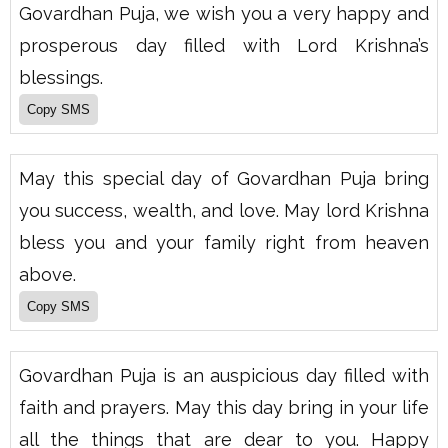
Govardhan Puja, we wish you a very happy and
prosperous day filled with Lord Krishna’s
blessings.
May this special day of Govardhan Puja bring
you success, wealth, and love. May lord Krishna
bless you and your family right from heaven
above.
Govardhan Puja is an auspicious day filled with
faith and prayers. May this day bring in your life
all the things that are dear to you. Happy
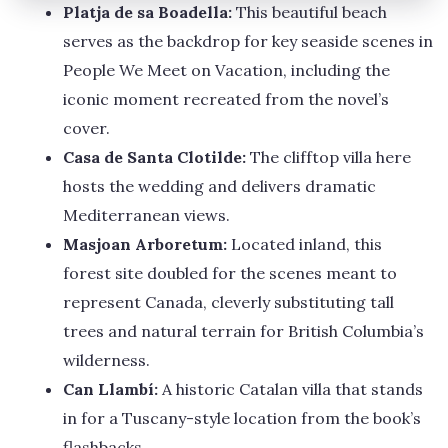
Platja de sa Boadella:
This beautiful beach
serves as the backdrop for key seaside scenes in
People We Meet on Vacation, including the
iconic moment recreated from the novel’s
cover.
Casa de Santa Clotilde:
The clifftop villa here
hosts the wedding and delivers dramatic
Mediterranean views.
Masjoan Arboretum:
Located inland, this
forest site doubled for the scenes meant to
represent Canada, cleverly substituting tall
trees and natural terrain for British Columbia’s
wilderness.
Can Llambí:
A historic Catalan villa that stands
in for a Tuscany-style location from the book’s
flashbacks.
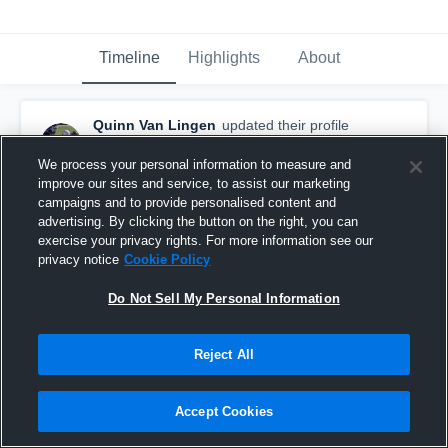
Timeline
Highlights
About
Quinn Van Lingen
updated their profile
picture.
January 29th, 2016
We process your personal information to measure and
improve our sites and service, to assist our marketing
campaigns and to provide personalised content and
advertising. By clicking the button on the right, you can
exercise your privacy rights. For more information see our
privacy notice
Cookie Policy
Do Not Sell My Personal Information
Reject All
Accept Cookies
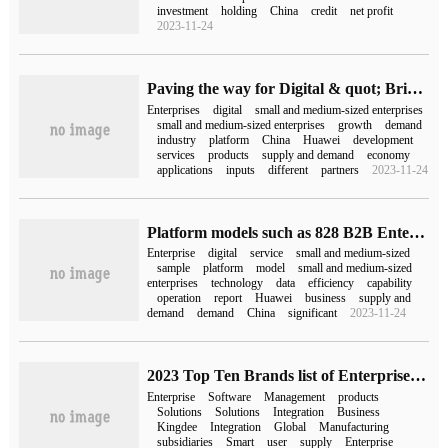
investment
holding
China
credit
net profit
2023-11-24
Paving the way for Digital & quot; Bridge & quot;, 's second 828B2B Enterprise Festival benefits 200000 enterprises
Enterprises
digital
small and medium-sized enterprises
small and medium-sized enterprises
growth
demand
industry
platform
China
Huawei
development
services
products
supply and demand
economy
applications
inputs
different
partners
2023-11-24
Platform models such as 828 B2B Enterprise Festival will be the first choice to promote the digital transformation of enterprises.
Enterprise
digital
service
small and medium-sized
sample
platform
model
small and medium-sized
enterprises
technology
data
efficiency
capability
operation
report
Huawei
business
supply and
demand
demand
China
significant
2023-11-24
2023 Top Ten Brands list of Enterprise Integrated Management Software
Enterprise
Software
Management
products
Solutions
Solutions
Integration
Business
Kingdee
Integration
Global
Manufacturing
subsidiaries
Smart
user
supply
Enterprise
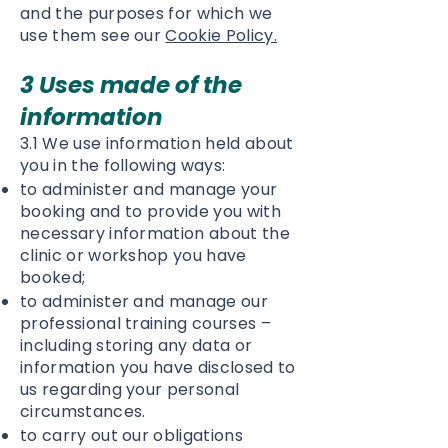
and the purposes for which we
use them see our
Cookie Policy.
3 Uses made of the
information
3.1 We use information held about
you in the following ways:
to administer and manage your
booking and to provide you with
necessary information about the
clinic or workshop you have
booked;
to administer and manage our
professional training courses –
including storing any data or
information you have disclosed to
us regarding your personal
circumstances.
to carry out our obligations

---

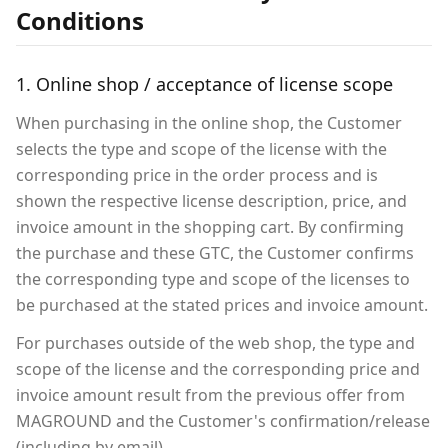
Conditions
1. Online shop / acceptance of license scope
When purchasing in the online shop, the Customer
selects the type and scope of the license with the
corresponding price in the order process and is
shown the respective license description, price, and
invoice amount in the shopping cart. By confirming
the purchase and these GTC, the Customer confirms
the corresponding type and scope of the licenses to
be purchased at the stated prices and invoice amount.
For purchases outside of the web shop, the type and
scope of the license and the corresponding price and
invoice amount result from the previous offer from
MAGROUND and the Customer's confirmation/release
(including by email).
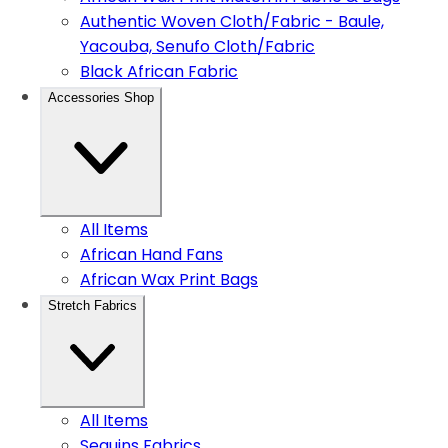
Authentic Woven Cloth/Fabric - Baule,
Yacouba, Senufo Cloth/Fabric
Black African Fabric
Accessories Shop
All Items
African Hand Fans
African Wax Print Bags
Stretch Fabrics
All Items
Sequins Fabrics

Prompt
Between and including the line above that contains "Casa de Santa" and the line that contains "campaigns and to", restate every line word for word. Pictures stay out.

Written answer
Casa de Santa Clotilde:
The clifftop villa here
hosts the wedding and delivers dramatic
Mediterranean views.
Masjoan Arboretum:
Located inland, this
forest site doubled for the scenes meant to
represent Canada, cleverly substituting tall
trees and natural terrain for British Columbia’s
wilderness.
Can Llambí:
A historic Catalan villa that stands
in for a Tuscany-style location from the book’s
flashbacks.
Timeline
Highlights
About
Quinn Van Lingen
updated their profile
picture.
January 29th, 2016
We process your personal information to measure and
improve our sites and service, to assist our marketing
campaigns and to provide personalised content and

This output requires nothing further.